- 2300 Garden Street Santa Barbara, California 93105 United States

Information
- Type: Private, Coeducational, Day school, Nonsectarian
- Established: 2002
- Closed: 2021
- Grades: K–12
- Colors: Purple and Gold
- Athletics: Private School Athletic League
- Mascot: Comets
- Website: www.gardenstreetacademy.org

= Garden Street Academy =

Garden Street Academy was an independent co-educational school in Santa Barbara, California, United States. Founded in 2002, the school initially served elementary grades and expanded to include middle and high school grades by 2005.

Its campus was located on Garden Street near Mission Creek, adjacent to the Santa Barbara Mission area. The campus covered approximately 11 acres (4.5 hectares).

== History ==
Garden Street Academy originated in 2002 under the name San Roque School at 3214 Calle Cedro in the San Roque neighborhood of Santa Barbara.
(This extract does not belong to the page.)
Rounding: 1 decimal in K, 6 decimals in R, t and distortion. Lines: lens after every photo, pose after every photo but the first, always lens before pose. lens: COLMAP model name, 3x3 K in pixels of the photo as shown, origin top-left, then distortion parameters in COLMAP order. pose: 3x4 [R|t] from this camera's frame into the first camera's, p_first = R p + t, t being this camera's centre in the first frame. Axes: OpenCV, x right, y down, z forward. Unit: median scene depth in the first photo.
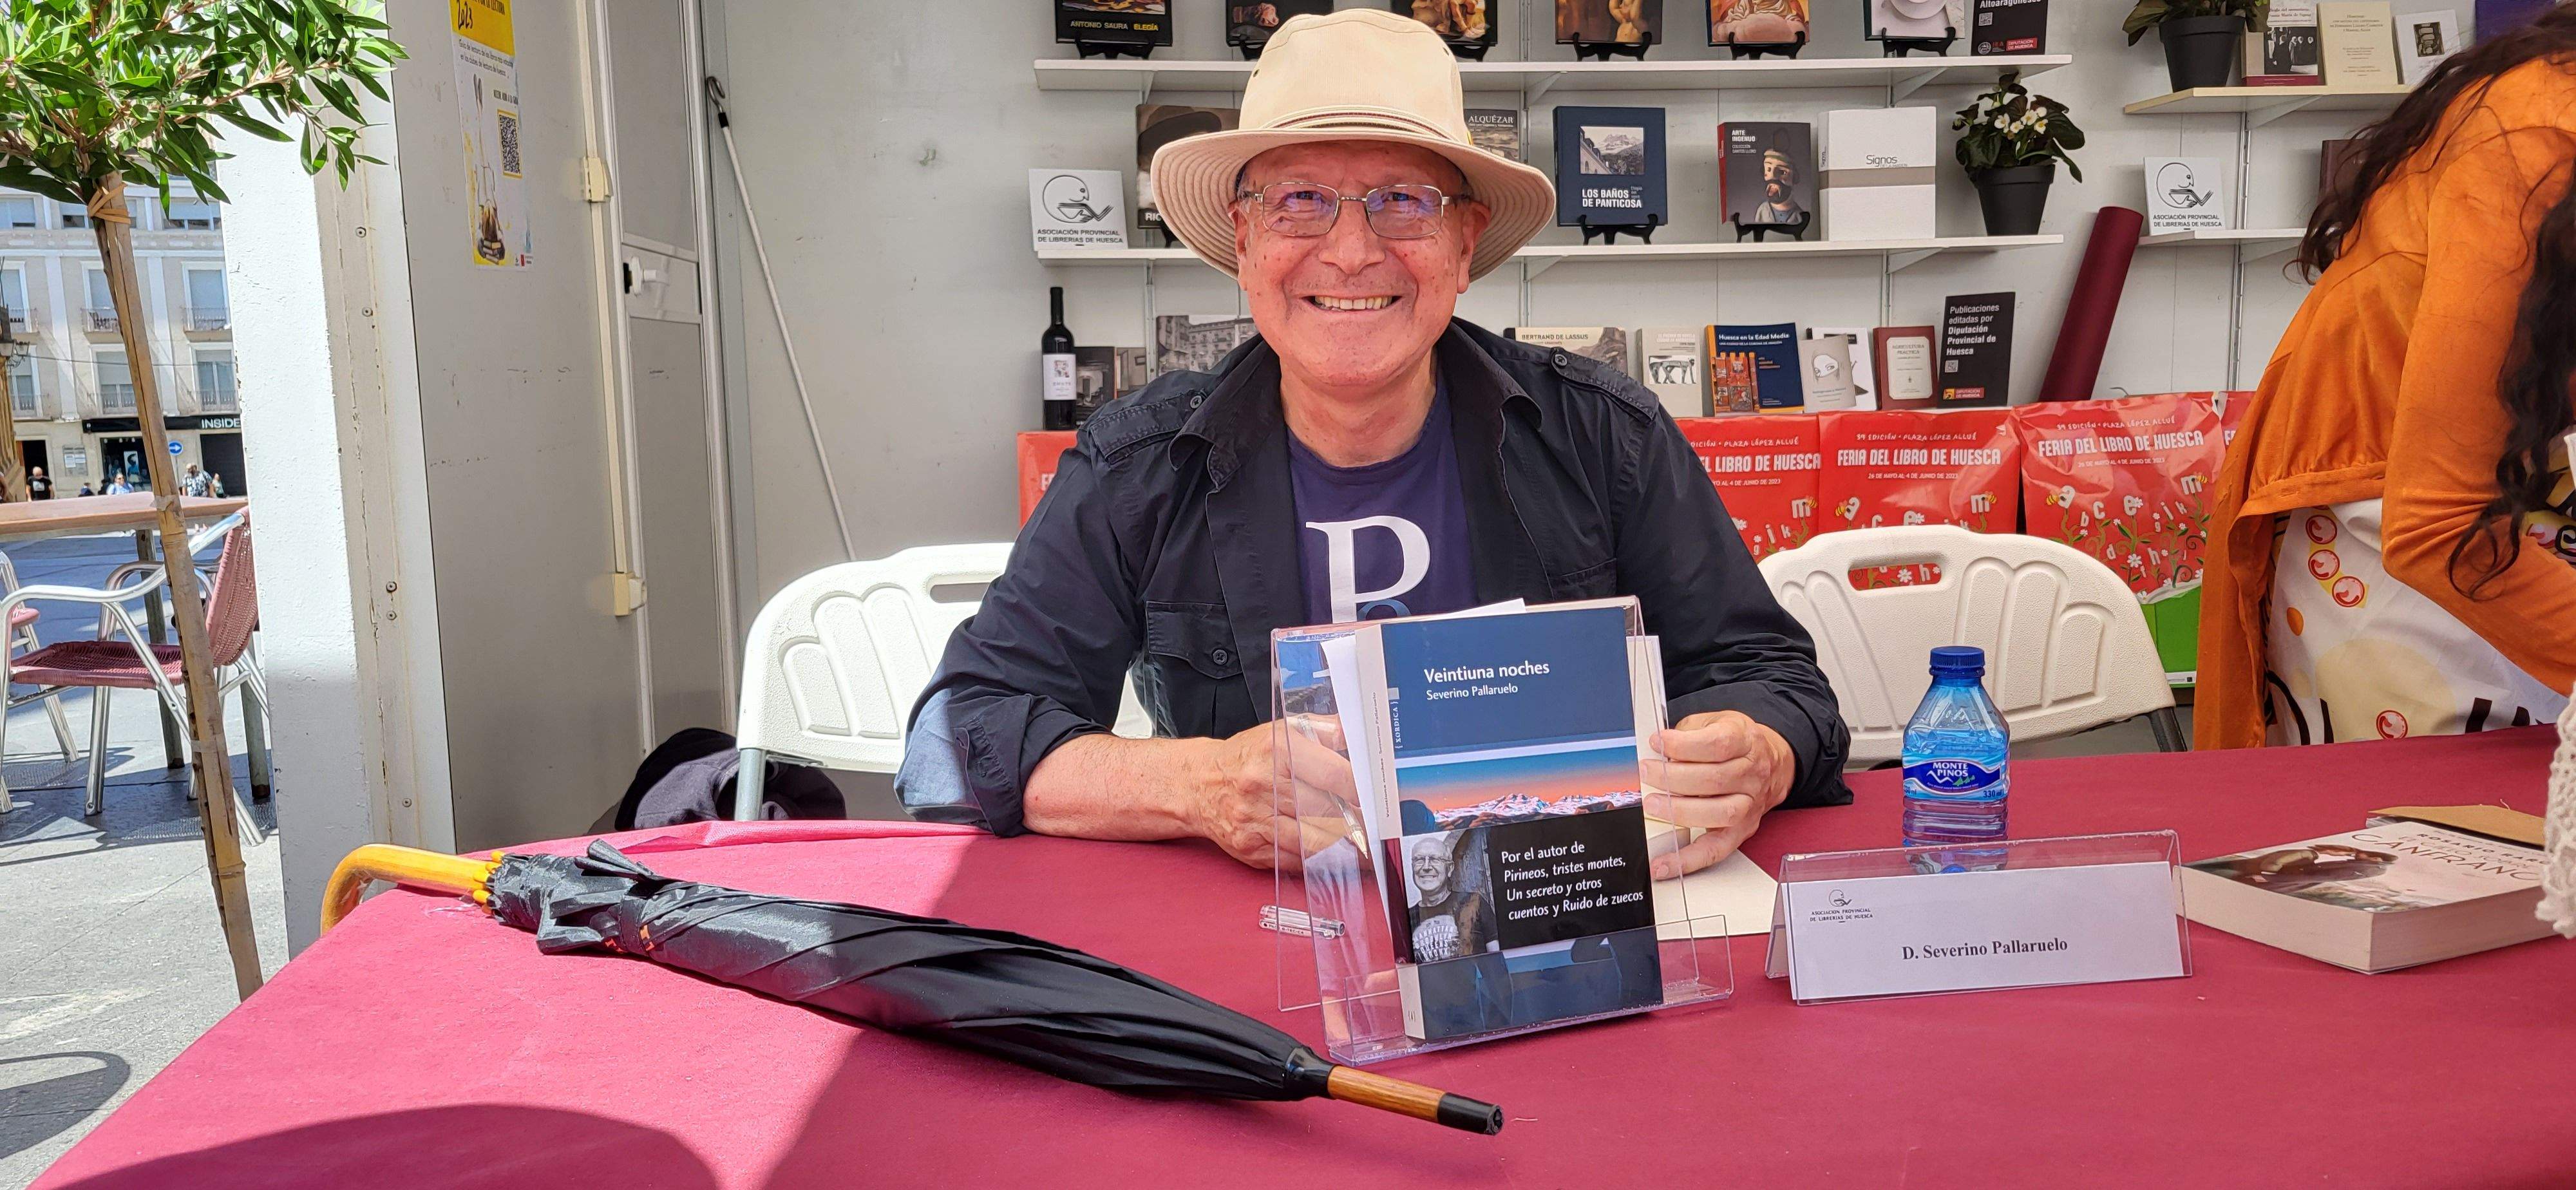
lens RADIAL K [[1960.4, 0, 1341.8], [0, 1960.4, 592.9], [0, 0, 1]] dist [0.055234, -0.021591]
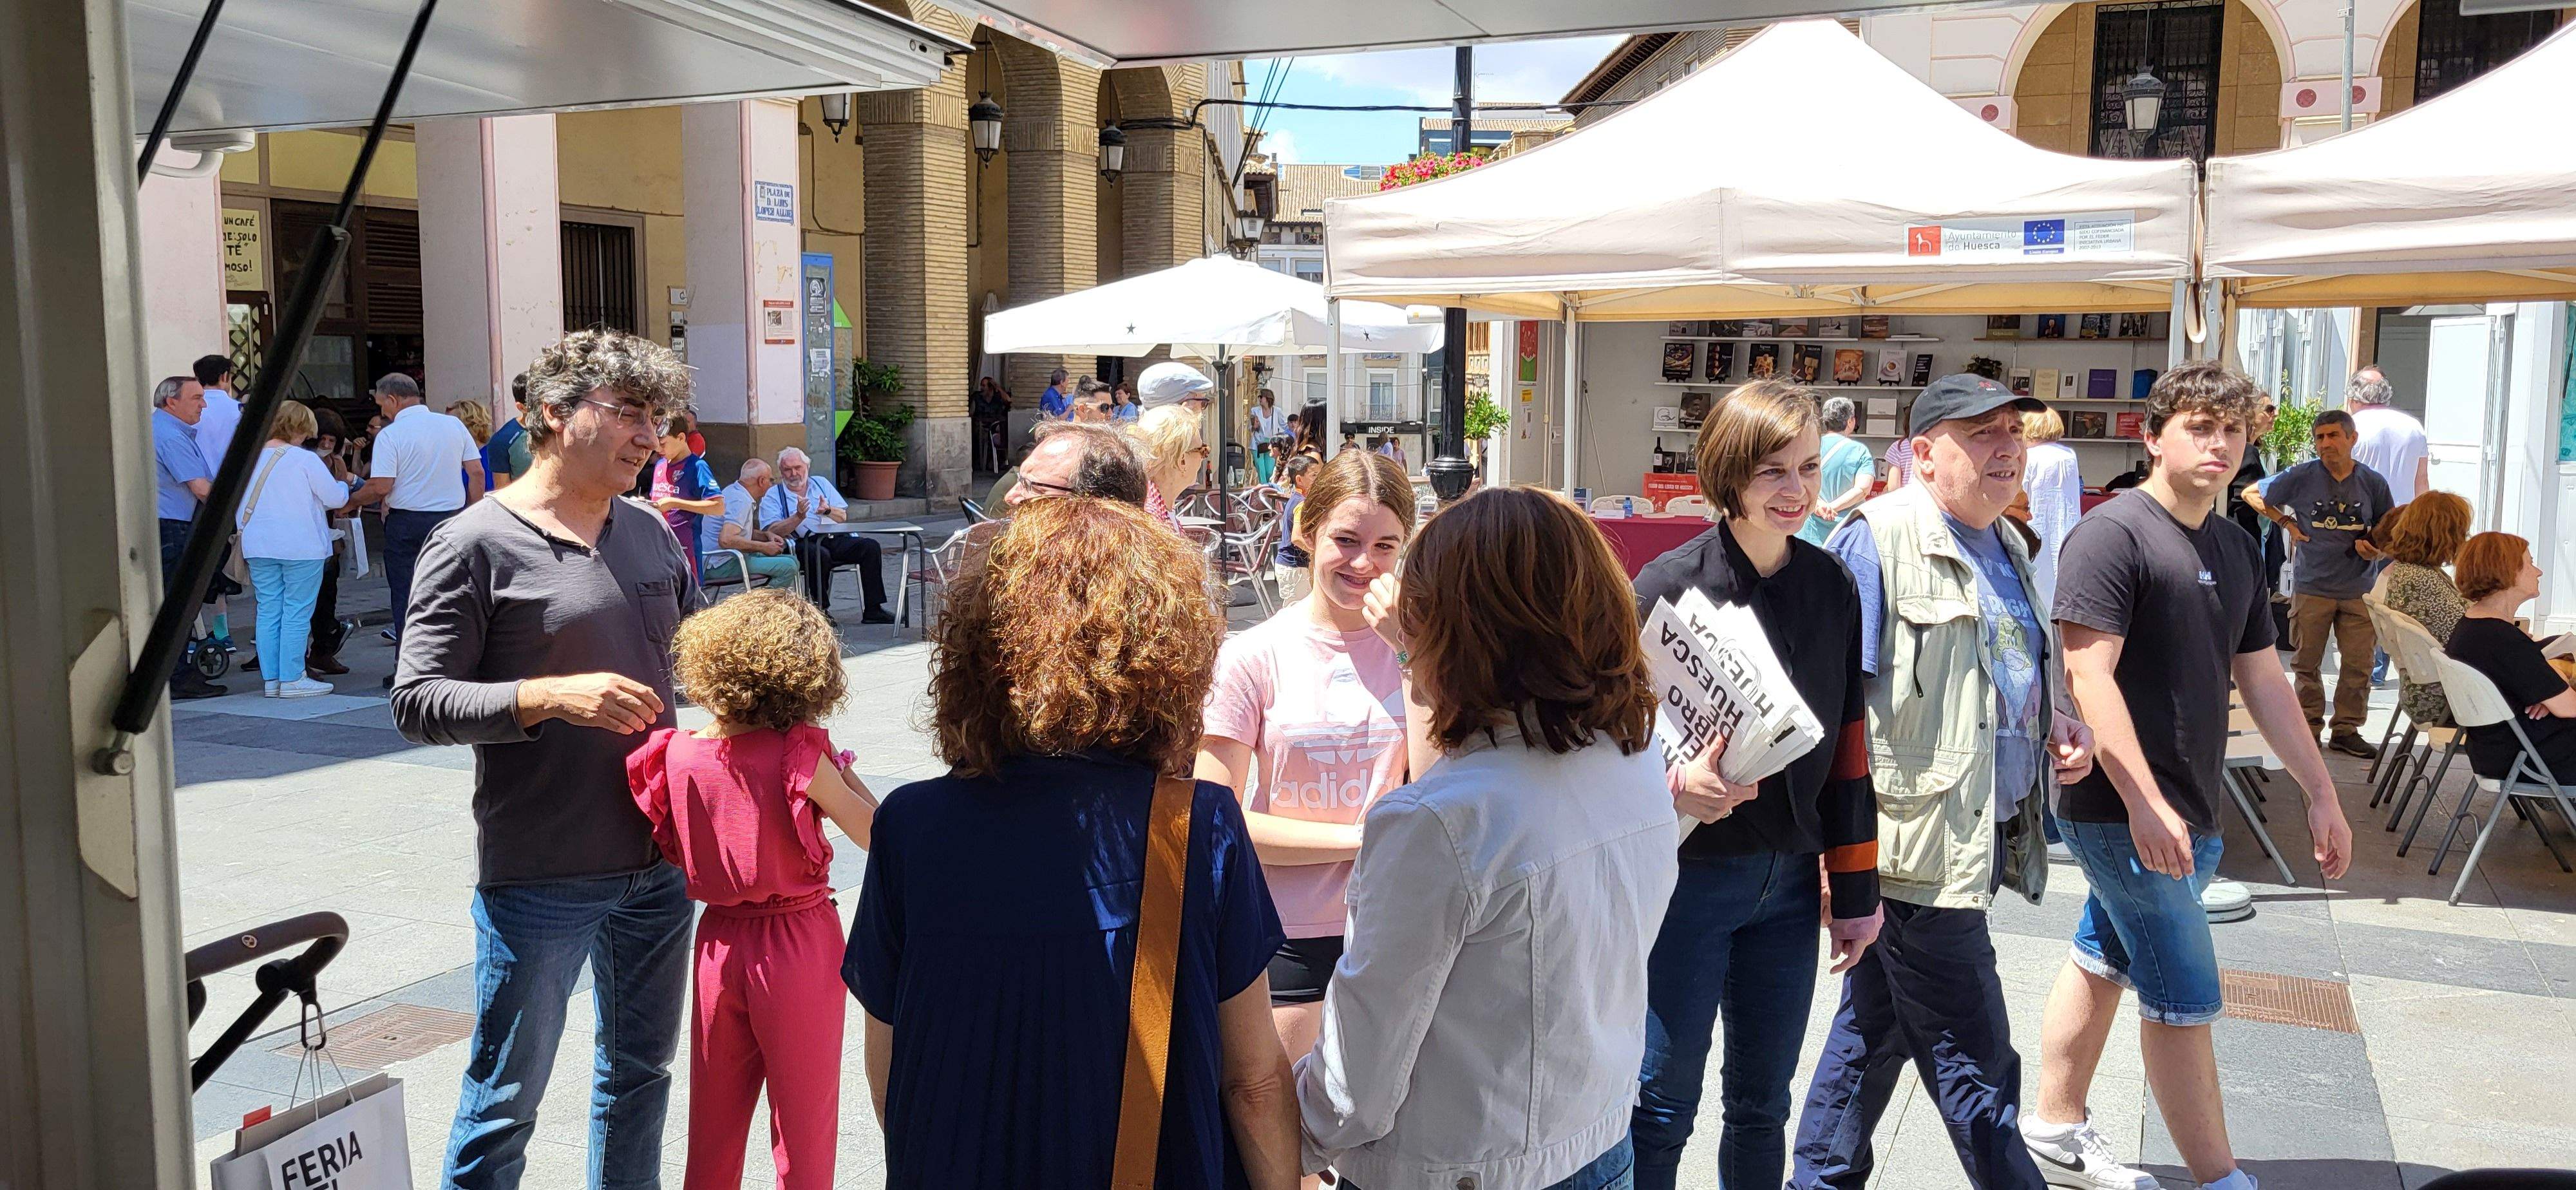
lens RADIAL K [[1960.4, 0, 1354.7], [0, 1960.4, 571.8], [0, 0, 1]] dist [0.055234, -0.021591]
pose [[0.866983, 0.083068, -0.491367, 1.283786], [-0.094110, 0.995559, 0.002252, 0.163193], [0.489372, 0.044290, 0.870950, -2.723319]]
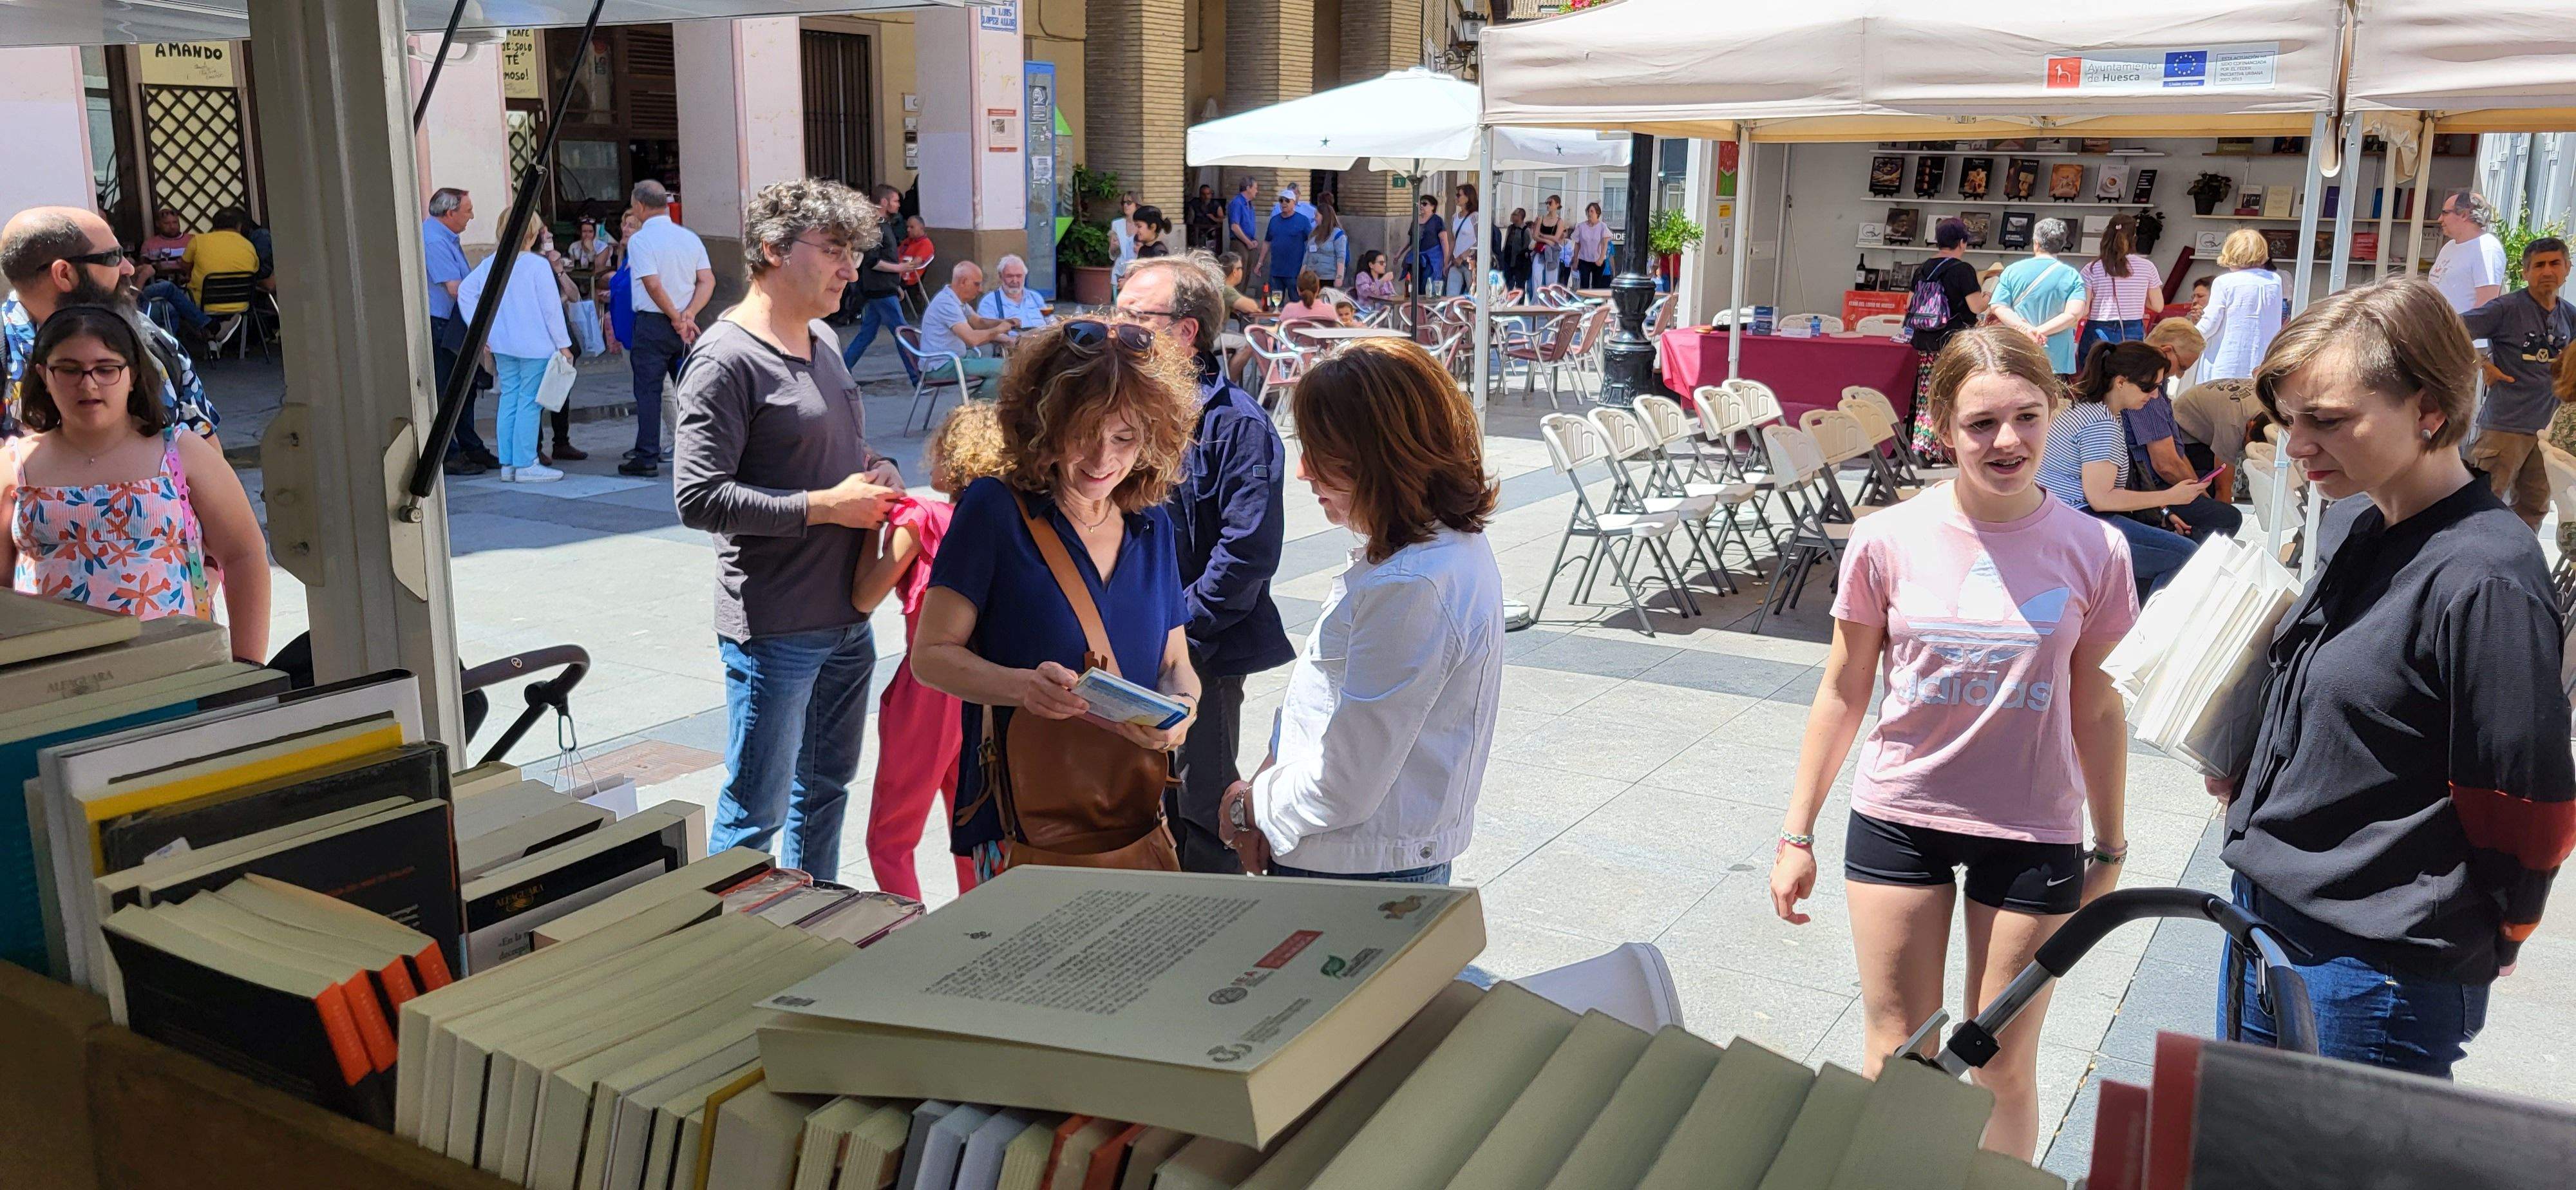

The site had previously housed a Catholic school of the same name, which operated from 1936. The new San Roque School was organized as an independent, non-denominational institution, serving local families following the closure of the Catholic school.

In 2011, the school relocated its full K–12 program to 2300 Garden Street, a site along Mission Creek near the Santa Barbara Mission and the Santa Barbara Museum of Natural History. Garden Street Academy operated at this location until 2021. In the late 2010s, annual tuition ranged from approximately $15,000 to $17,000, depending on grade level. Financial aid was available.

==Athletics==
Garden Street Academy participated in the Private School Athletic League and maintained sports teams for both boys and girls. The upper school collaborated with other independent schools to compete in California Interscholastic Federation (CIF) events, including basketball, volleyball, and soccer.

The school suspended its programs during the 2020–2021 academic year due to the COVID-19 pandemic and subsequently ceased operations. In 2024, the property was sold at auction for $16.7 million.